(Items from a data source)

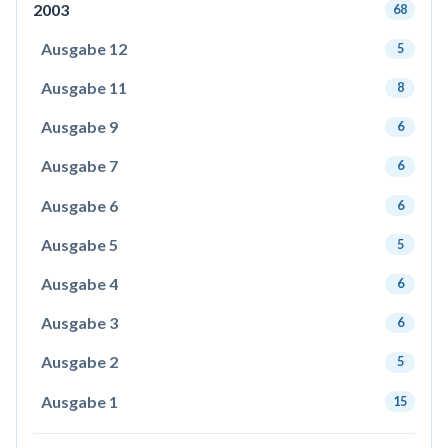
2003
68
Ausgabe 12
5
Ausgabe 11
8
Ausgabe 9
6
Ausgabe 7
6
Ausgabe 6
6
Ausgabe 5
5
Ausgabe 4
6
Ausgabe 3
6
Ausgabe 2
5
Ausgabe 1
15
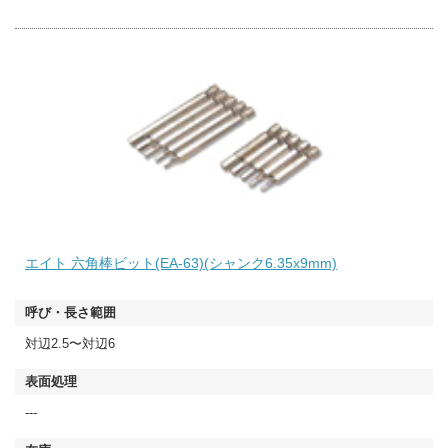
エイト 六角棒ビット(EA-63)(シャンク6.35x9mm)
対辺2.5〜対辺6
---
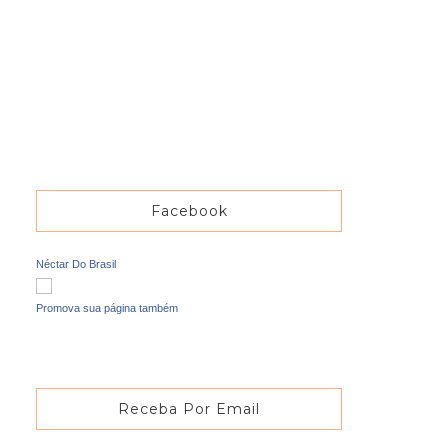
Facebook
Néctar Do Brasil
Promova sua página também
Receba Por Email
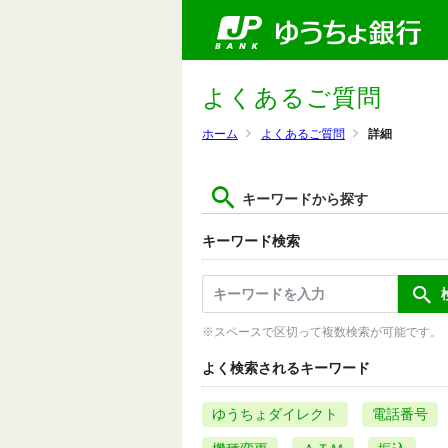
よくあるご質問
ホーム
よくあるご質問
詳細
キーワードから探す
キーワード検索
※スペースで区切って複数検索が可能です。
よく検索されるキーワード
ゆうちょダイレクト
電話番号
...
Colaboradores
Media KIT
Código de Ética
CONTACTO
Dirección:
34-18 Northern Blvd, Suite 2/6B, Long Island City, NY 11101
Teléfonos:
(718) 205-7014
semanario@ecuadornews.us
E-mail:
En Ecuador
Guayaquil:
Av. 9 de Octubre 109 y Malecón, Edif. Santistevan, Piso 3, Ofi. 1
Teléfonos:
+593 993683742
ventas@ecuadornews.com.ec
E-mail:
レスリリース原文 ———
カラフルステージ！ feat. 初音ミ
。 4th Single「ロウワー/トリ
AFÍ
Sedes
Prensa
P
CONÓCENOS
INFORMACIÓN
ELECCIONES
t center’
---
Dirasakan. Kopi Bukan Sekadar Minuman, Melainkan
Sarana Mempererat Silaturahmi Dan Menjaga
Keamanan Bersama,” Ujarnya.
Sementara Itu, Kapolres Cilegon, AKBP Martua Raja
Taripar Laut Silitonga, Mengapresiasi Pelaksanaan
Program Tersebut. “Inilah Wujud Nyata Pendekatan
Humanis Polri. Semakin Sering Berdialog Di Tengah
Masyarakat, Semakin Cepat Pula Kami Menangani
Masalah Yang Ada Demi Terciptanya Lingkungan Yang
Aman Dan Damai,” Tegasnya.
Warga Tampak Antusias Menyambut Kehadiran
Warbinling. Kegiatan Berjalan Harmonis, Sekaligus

__Assigned task__:
From the records above, print exactly the lines that run from the line with "Masyarakat, Semakin Cepat Pula Kami Menangani" to the line with "Warbinling. Kegiatan Berjalan", inclusive.

__Task solution__:
Masyarakat, Semakin Cepat Pula Kami Menangani
Masalah Yang Ada Demi Terciptanya Lingkungan Yang
Aman Dan Damai,” Tegasnya.
Warga Tampak Antusias Menyambut Kehadiran
Warbinling. Kegiatan Berjalan Harmonis, Sekaligus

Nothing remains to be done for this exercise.